Nonetheless, there is one reassuring element of the character dynamics of these trying final chapters. After being sundered by affairs and further separated by their different paths through the war, Olanna and Kainene once again grow close. Ugwu reflects on the configuration of the joint household that Kainene, Odenigbo, and the other central characters form: "He listened to the conversations in the evenings, writing in his mind what he would later transfer to paper. It was mostly Kainene and Olanna who talked, as though they created their own world that Master and Mr. Richard would never quite enter" (499). A candid circle of intellectuals that recalls the group at Nsukka has re-emerged at Kainene's house near the refugee camp. The difference, this time, is that Kainene is present and apparently willing to open up to a sister whose choices and personality were not compatible with hers in peacetime.

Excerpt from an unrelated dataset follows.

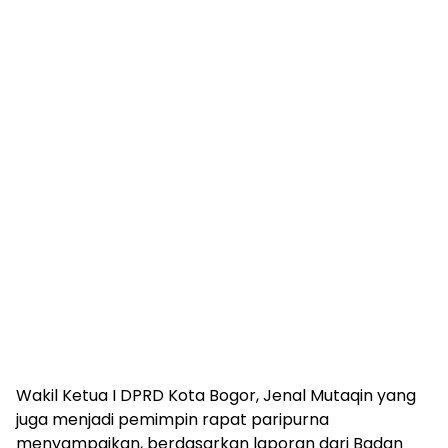
Wakil Ketua I DPRD Kota Bogor, Jenal Mutaqin yang
juga menjadi pemimpin rapat paripurna
menyampaikan, berdasarkan laporan dari Badan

This intensified communication between the sisters is not bound to last, and the final chapters of Half of a Yellow Sun swiftly complicate the growth, identities, and prospects of happiness of the characters even without the onset of new warfare. In returning to Nsukka, Odenigbo and Olanna return to a world that has been turned mercilessly upside down. The intellectual gifts that should make Odenigbo a man worthy of respect make him a target, a "book people" enemy of the occupying forces. Other characters face their own forms of savagely backwards logic. Any readers who are inhospitable to Richard will finally have an opening for criticizing him as more than insecure and presumptuous; his reflections on Madu are inflected by a hostile sense of racial difference, if not actual racism. This is a sad final note for a man who has frequently appeared in a much better light than other white characters, from Susan to the red-haired journalist. Olanna, for her part, realizes the extent of her affection for Kainene in the process of losing her sister. Ugwu has lost his mother, his innocence, and the sense that he is fundamentally better than the soldiers who raped his own sister. What he has gained is the ability to put trauma into words, but even that acquisition entails a dark paradox. The World Was Silent When We Died is a powerful and candid account of a terrible moment in African history, at once a realization of some of Ugwu's greatest gifts and a record of what is worst in his country - a potent book that should never have needed to be written.